Reality check: “Spray & Pray” is not a safe bet
That sounds of course very logical and would imply that as long as the fund volume is sprayed enough, VCs just have to pray, and statistically there will be a success as long as the two winners are real winners. Of course, reality looks different: it is much more probable that out of 10 investments 5 have to be written off, 4 yield 2-4x return and then there might be one really big winner yielding e.g. 50x.
Comparing theory to reality, it’s becoming clear that there’s more to a successful VC than pure math: According to UpWest data 50% of VCs return less than 1x to their LPs – overall, those investors are taking a pretty big risk for a minor return. On the upper end, 5% of VCs realise a return of more than 3x.

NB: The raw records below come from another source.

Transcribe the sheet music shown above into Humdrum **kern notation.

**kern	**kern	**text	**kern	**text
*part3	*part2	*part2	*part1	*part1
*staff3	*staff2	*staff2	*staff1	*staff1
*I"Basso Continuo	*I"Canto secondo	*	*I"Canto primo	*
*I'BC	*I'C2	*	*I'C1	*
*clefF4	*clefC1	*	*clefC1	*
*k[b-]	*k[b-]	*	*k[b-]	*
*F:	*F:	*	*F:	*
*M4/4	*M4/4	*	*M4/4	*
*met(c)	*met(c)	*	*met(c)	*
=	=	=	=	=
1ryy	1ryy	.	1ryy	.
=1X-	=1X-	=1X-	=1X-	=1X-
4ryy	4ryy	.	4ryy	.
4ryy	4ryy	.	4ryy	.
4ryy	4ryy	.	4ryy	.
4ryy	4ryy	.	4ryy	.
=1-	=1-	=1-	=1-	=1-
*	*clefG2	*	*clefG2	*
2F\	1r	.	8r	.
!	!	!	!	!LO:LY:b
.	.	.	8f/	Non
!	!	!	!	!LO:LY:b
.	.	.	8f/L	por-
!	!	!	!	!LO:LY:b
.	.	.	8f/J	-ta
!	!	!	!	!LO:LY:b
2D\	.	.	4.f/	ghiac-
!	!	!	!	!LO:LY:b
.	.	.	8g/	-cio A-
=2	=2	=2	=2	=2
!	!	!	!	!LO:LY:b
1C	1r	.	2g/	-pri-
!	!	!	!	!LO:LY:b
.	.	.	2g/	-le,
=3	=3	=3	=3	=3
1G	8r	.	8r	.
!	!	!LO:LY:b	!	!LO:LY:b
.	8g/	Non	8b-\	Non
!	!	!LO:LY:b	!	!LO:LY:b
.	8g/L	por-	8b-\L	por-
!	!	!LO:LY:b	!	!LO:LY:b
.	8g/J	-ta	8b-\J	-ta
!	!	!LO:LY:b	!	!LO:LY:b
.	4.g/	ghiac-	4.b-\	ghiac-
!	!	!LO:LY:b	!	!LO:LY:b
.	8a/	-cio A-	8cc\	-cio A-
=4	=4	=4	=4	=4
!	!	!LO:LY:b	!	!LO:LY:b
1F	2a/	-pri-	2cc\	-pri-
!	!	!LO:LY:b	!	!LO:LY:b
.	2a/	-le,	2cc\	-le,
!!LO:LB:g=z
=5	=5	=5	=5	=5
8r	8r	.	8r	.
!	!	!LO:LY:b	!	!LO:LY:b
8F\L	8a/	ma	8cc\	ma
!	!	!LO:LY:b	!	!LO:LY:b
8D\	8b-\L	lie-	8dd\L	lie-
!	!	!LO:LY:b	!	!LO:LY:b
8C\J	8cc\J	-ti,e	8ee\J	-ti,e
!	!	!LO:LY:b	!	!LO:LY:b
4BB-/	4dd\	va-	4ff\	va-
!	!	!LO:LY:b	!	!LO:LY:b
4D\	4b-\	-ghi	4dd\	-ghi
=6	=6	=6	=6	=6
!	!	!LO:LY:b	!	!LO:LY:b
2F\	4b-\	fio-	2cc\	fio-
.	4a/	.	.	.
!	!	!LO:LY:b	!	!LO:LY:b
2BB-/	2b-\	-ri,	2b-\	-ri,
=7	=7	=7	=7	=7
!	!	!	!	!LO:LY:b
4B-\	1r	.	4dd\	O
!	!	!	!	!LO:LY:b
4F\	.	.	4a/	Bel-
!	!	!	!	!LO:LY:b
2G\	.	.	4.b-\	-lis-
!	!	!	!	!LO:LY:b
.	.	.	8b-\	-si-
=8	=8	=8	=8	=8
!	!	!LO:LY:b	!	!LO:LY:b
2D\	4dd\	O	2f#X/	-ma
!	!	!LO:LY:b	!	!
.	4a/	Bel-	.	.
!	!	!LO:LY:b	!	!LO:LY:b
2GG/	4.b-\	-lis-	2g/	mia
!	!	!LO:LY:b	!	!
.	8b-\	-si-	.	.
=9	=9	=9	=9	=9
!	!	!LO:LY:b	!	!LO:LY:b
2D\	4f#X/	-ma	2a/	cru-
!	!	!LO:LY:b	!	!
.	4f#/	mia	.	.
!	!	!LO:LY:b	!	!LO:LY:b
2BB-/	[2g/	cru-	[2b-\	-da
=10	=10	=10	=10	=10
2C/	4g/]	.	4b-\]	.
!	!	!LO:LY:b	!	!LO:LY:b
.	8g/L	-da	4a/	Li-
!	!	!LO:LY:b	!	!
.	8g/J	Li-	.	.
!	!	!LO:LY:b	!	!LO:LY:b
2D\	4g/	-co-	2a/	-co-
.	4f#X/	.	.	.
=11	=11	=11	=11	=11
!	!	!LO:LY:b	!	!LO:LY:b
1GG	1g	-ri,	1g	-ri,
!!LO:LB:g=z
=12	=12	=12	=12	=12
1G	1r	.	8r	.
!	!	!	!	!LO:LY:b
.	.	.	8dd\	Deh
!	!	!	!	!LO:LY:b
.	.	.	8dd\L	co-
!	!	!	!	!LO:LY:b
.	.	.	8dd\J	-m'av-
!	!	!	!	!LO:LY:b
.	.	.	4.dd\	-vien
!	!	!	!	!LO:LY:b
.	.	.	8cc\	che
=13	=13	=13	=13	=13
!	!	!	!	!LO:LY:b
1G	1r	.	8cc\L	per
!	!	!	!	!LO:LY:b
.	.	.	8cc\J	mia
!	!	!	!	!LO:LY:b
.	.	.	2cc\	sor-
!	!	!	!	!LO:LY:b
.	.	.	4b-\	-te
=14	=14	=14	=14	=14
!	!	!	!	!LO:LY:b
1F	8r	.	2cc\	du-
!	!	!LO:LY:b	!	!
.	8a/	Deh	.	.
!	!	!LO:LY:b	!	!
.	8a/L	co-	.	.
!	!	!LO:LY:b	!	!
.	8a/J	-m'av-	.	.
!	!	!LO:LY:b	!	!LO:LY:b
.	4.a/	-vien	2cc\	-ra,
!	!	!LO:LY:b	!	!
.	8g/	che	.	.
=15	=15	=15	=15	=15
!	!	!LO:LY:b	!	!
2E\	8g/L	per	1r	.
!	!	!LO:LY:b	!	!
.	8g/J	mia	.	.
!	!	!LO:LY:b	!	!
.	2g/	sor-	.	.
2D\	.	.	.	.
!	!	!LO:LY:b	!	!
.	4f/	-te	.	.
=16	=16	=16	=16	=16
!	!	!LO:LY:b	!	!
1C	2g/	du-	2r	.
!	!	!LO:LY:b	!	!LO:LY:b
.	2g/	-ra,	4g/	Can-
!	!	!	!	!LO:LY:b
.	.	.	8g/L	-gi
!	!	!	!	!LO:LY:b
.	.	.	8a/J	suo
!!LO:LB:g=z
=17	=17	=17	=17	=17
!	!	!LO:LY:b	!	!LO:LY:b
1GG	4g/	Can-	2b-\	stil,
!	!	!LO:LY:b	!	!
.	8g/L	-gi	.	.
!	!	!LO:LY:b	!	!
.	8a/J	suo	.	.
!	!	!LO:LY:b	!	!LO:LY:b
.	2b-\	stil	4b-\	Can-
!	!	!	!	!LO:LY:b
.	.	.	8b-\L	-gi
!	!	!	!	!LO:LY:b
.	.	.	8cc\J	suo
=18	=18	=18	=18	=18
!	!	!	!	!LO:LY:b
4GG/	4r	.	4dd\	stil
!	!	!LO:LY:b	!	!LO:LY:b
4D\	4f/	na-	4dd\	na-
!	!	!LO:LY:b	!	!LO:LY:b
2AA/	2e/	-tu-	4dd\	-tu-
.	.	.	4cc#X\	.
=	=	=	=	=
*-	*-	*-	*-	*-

How we choose a high-conviction investment strategy of quality over quantity
At 3VC the key lies within pursuing quality over quantity: the startups we partner with, the way of sourcing exciting new opportunities, the 3VC team setup, and even our latest rebranding all have one thing in common: quality over quantity.
1: Identifying potential category leaders
Whether a specific market that we look at is a winner-takes-it-all market or not, there will be one company that will be the leader in that category. Finding that potential category leader is one key for the quality over quantity principle.
3VC will never invest in two companies in the same market competing (now or in the future) with each other hoping that one of the two then wins the race for the pole position. As part of the due diligence process, we analyse the market thoroughly and make sure we are partnering with the best team that has built the best product based on unique insight.
This is also the reason we don’t set a tight industry focus because it would sooner or later lead to competition in the portfolio, but also we want to expose ourselves to serendipity and be in a position to capitalize on structural developments that emerge.
2: Better support for founders
One big advantage of only partnering with a handful of teams every year is that we have more capacity to support these teams closely and take more time for them. Think for example about a partner sitting on 25 boards versus only sitting on 5 boards. Of course, the latter allows her/him to think much more about the business, engage more when needed, and add more value.
Does that mean that 3VC is interfering with the operations of the startups? No, definitely not! But when founders would like to get opinions, feedback, advice, or any other kind of support we want to make sure we can stand by. Startups we are excited to partner with always get the chance to speak to portfolio founders to get a feeling of how 3VC works with the teams.
3: Investing with conviction
We are in for the long term and have a conviction that every company we partner with has the potential to outgrow, otherwise, we would not invest at all. In this context, numbers play a role again, as VCs are looking for “fund returners”, investments that pay back their entire fund. However, if a fund distributes its investments equally among 100 companies, one investment needs to return 100x on the invested capital. If the fund invests in 10 companies, one company has to yield 10x to be a fund-returner. Although perceived risk seems to be higher, we would argue that every founding team we partner with is still taking a much higher risk, so interests are better aligned between investor and founders, but also a common mindset that “every investment counts” is established.
As with everything in life, there are advantages and disadvantages to the quality over quantity approach. Certainly, the biggest tradeoff is that there are a lot of amazing entrepreneurs building very exciting companies, but we are not able to build full conviction and thus decide not to partner with these entrepreneurs. While we have to say no much more often than we would want to, we will always be interested to stay in touch, often conviction can build up over time and of course, we can be (and should be proved) wrong.
Pursuing quality over quantity certainly isn’t easy.
Quoting Steve Jobs: “Quality is more important than quantity. One home run is much better than two doubles. Quality is never an accident.”